Tesla Inc blew past $500 billion in market value on Tuesday as investors snapped up its shares in the run-up to its debut in the S&P 500, extending a meteoric rally that has seen it surge over 500 percent this year.
The California electric carmaker’s stock rose nearly 5 percent, putting its market capitalization at $519 billion.
Tesla is Wall Street’s seventh most valuable company, just behind Berkshire Hathaway, and its shares have rallied over 30 percent since Nov. 16, when it was announced Tesla would join the S&P 500 benchmark.
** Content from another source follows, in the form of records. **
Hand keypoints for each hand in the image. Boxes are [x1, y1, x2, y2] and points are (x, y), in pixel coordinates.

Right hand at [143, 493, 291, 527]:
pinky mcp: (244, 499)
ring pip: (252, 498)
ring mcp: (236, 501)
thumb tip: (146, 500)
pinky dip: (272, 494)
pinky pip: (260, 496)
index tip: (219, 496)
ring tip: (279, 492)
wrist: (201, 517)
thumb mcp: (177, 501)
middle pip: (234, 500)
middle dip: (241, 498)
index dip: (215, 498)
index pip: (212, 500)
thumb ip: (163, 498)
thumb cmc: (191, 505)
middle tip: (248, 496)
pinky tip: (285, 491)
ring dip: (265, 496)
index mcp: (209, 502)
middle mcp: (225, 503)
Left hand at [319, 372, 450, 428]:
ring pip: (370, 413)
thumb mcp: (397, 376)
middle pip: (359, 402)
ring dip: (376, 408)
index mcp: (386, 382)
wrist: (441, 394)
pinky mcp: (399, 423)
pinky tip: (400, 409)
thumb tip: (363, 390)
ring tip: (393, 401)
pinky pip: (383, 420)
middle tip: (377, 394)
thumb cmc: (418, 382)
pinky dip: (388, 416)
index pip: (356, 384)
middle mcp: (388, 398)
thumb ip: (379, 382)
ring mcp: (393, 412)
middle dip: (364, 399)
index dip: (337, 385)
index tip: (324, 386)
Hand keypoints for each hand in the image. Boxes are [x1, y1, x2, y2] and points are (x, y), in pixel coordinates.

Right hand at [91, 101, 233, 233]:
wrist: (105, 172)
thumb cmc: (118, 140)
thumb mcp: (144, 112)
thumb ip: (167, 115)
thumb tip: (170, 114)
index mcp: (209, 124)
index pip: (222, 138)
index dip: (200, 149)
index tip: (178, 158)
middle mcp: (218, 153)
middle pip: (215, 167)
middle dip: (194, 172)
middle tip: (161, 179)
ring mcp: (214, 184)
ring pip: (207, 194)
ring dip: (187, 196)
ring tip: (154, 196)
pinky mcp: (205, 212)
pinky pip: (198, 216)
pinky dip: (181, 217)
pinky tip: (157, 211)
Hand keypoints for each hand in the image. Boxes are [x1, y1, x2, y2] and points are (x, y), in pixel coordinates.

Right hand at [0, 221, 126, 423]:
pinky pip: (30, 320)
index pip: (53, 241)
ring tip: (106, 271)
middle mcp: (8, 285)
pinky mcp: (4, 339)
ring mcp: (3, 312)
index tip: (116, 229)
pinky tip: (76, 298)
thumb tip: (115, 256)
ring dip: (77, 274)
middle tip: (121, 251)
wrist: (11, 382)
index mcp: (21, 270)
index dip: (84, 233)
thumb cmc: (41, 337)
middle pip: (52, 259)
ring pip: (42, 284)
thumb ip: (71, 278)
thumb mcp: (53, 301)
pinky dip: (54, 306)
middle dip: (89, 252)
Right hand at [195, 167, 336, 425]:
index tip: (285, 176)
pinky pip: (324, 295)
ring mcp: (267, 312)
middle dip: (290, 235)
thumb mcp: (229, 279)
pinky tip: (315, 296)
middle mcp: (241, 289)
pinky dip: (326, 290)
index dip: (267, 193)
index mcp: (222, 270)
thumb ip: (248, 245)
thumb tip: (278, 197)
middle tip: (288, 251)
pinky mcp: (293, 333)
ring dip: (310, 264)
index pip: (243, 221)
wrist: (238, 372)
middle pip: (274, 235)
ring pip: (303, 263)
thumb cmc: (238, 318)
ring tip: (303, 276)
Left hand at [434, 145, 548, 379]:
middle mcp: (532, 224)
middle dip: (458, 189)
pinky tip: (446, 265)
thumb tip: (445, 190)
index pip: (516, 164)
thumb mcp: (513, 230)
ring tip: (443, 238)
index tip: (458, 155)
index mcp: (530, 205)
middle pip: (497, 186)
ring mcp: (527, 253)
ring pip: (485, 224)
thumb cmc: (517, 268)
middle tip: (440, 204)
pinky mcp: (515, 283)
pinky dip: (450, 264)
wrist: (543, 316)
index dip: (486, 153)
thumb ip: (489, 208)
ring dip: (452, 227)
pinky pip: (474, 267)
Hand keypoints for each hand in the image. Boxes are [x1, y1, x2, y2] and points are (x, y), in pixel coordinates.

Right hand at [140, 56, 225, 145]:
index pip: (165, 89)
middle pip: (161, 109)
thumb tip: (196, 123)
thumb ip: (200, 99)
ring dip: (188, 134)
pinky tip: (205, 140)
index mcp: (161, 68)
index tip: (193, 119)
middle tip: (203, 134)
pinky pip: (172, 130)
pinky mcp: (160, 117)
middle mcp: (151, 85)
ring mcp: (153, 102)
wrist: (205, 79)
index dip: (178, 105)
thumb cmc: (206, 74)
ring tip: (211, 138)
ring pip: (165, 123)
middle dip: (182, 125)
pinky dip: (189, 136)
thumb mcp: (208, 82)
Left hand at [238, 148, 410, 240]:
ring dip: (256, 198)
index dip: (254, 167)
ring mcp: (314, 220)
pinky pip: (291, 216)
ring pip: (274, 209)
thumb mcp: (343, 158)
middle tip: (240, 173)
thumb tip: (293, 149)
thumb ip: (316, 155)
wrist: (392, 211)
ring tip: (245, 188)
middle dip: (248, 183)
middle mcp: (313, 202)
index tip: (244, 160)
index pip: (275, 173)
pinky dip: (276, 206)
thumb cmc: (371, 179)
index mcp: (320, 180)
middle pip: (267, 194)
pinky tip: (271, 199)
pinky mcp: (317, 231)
Index funds that replicate the S&P 500 will have to buy more than $50 billion worth of Tesla’s stock ahead of its inclusion to the index on Dec. 21. Additionally, Goldman Sachs estimated last week that actively managed mutual funds could buy another $8 billion of Tesla shares after it is added.
Tesla has become by far the world’s most valuable automaker, despite production that is a fraction of Toyota Motor Corp, Volkswagen or General Motors Co.
Chinese electric carmaker Nio Inc fell 4.9 percent on Tuesday, trimming its gain in November to 72 percent.
“One of the core underpinnings of the Biden platform will be around pushing clean energy and zero-emissions vehicles with hopes of accelerating the deployment of electric vehicles and public charging outlets by 2030,” Wedbush analyst Daniel Ives wrote in a research note.